PROVIDED INFORMATION –
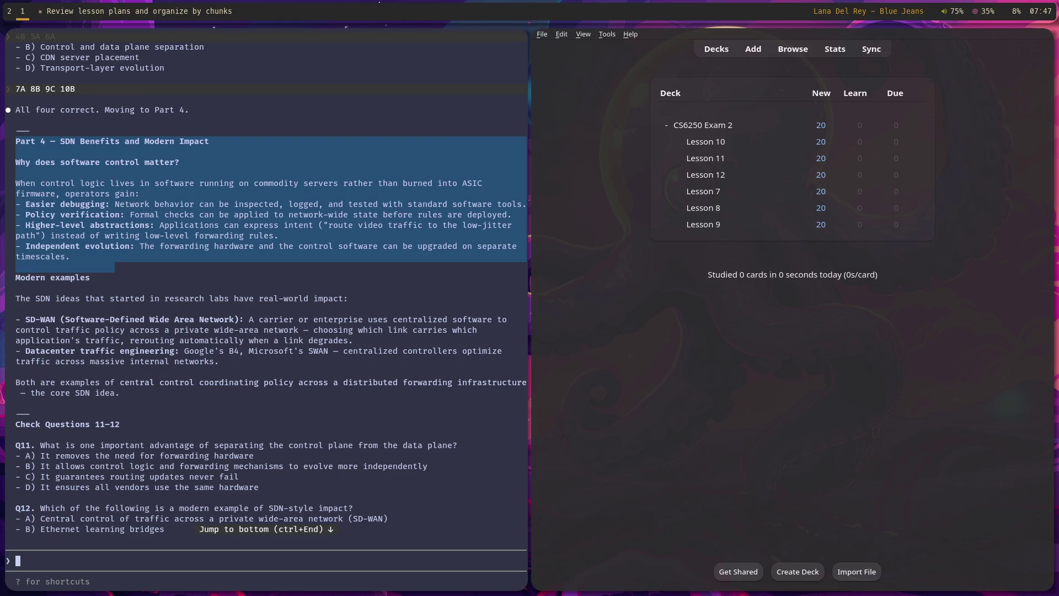
{"action": "left_click_drag", "start_coordinate": [114, 270], "coordinate": [115, 270]}
{"action": "scroll", "coordinate": [65, 256], "scroll_direction": "down", "scroll_amount": 1}
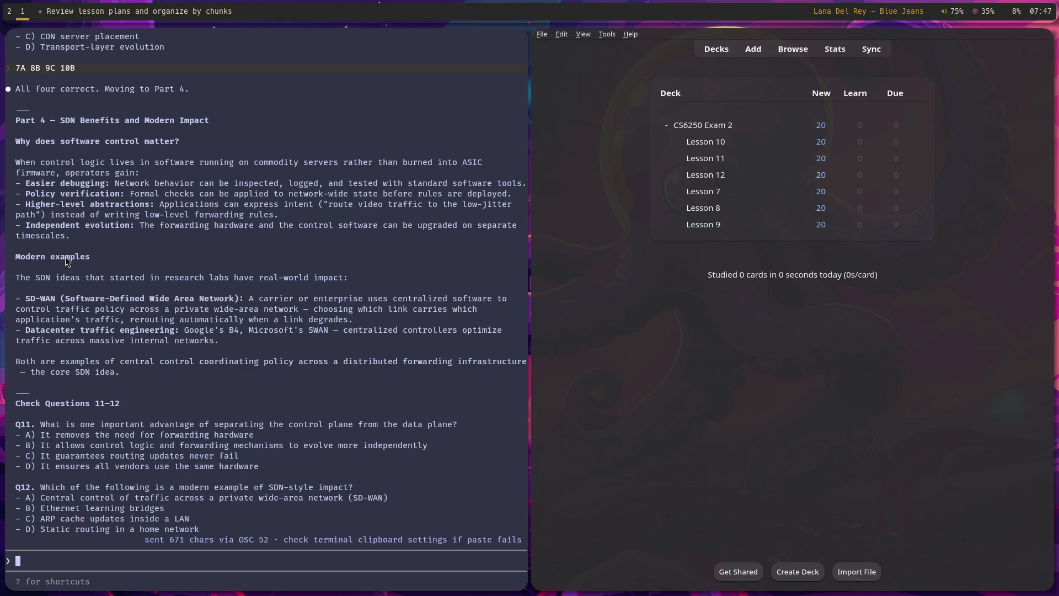
{"action": "left_click_drag", "start_coordinate": [12, 259], "coordinate": [157, 351]}
{"action": "mouse_move", "coordinate": [14, 255]}
{"action": "left_mouse_down"}
{"action": "mouse_move", "coordinate": [189, 353]}
{"action": "mouse_move", "coordinate": [197, 382]}
{"action": "left_mouse_up"}
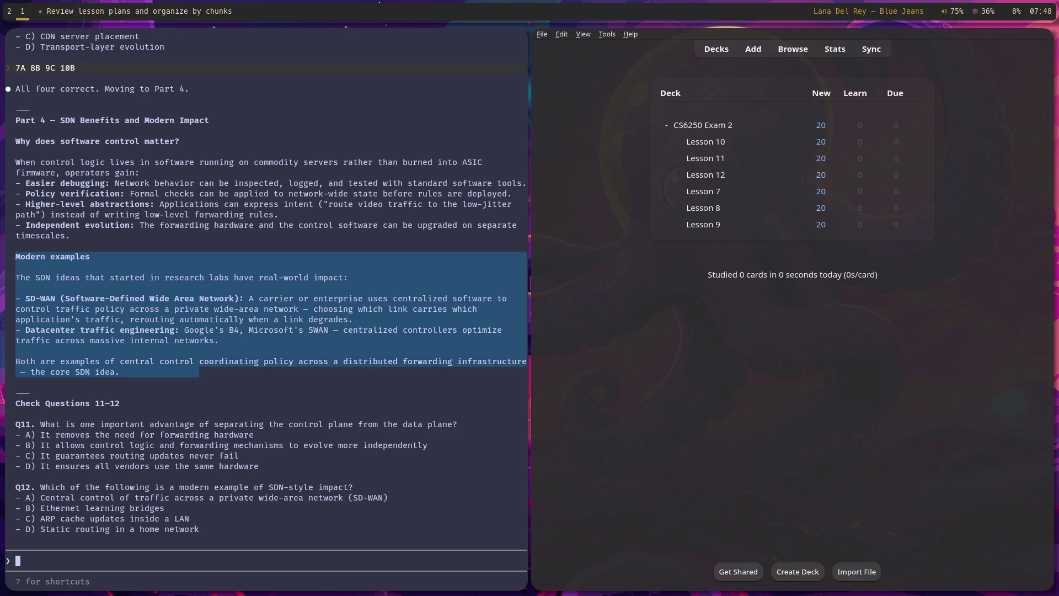
{"action": "left_click_drag", "start_coordinate": [197, 382], "coordinate": [193, 380]}
{"action": "left_click_drag", "start_coordinate": [121, 376], "coordinate": [121, 377]}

WORK TO COMPLETE – Wherever a line above contains "coordinate", copy that line.

TASK RESPONSE –
{"action": "left_click_drag", "start_coordinate": [114, 270], "coordinate": [115, 270]}
{"action": "scroll", "coordinate": [65, 256], "scroll_direction": "down", "scroll_amount": 1}
{"action": "left_click_drag", "start_coordinate": [12, 259], "coordinate": [157, 351]}
{"action": "mouse_move", "coordinate": [14, 255]}
{"action": "mouse_move", "coordinate": [189, 353]}
{"action": "mouse_move", "coordinate": [197, 382]}
{"action": "left_click_drag", "start_coordinate": [197, 382], "coordinate": [193, 380]}
{"action": "left_click_drag", "start_coordinate": [121, 376], "coordinate": [121, 377]}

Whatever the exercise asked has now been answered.